Picnik: A Cool Photo-Editing Site (UPDATE: Read about Picmonkey Below)

If you look at the dates of my blog, you can see that I haven’t been at it very long, or maybe you can tell it for other reasons. I’m not an expert and I know it, but I’m learning and have found lots of other great blogs as well as helpful sites.

One that I really like is Picnik. It’s a photo-editing site. It’s free and you don’t have to download anything to use it. That’s one reason I like it so much. I have a couple other ways to edit photos on my computer, but I think they are more difficult to get to if I’m working on my blog. If you keep the Picnik page open, you can just download one of your pictures, edit it, and–wham–it’s ready to add it to your post.

It’s all pretty intuitive too. I think anyone who works with photos and artwork would like it; probably you scrap-boogers–I mean scrap-bookers (and you know who you are) would like it because it’s really easy to change the sizes of photos and crop them.
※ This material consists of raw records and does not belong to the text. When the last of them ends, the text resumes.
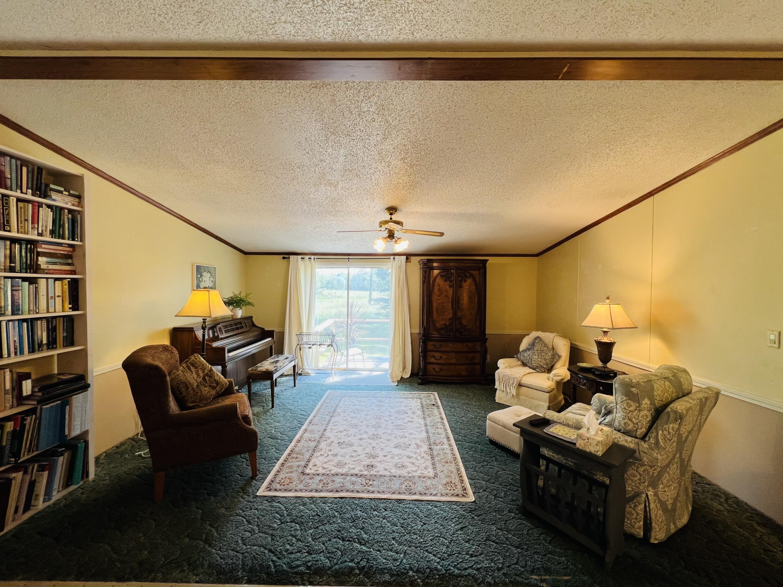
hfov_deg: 106.2
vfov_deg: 89.9
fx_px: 294
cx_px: 392
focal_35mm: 13
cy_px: 294
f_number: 1.8
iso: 64
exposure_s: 1/120
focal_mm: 1.57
What I really like is being able to easily–and yes, it’s easy–to overlay text on a photo. There are lots of special effects features as well.

I’ve used it on most of the pics I’ve added in my blog, including all of the flower photos in the blog below. I did my banner at the top with it, from the little picture that’s under it on the left. I started first with the old Dorrance postcard, which you can see in one of my first posts, Fishing on the Flooded Smoky River.

Another good photo-editing site is FotoFlexer.

UPDATE:  Picnik is no longer a functioning photo-editing site.  It is now a part of Google+, and since I don’t use Google+, I tried to find a photo-editor similar to Picnik.  Picmonkey is the best substitute that I have found. 

Picmonkey, for the most part, functions like Picnik did.  I use it mostly for cropping, re-sizing, and framing photos for my blog, and it works well and fast with these functions.  However, I am disappointed with the type fonts, as it doesn’t have nearly as many as Picnik, and many are of the handwriting-style, rather than the more standard fonts.  Also, I’ve experience problems moving back and forth from one function to another.  For example, if I crop and re-size a photo, then frame it, sometimes I can’t go back to the original main functions, so I just have to start all over with the photo.

For the most part, though, Picmonkey satisfies my basic photo-editing needs, and perhaps they will do some upgrading to work out the kinks in the site.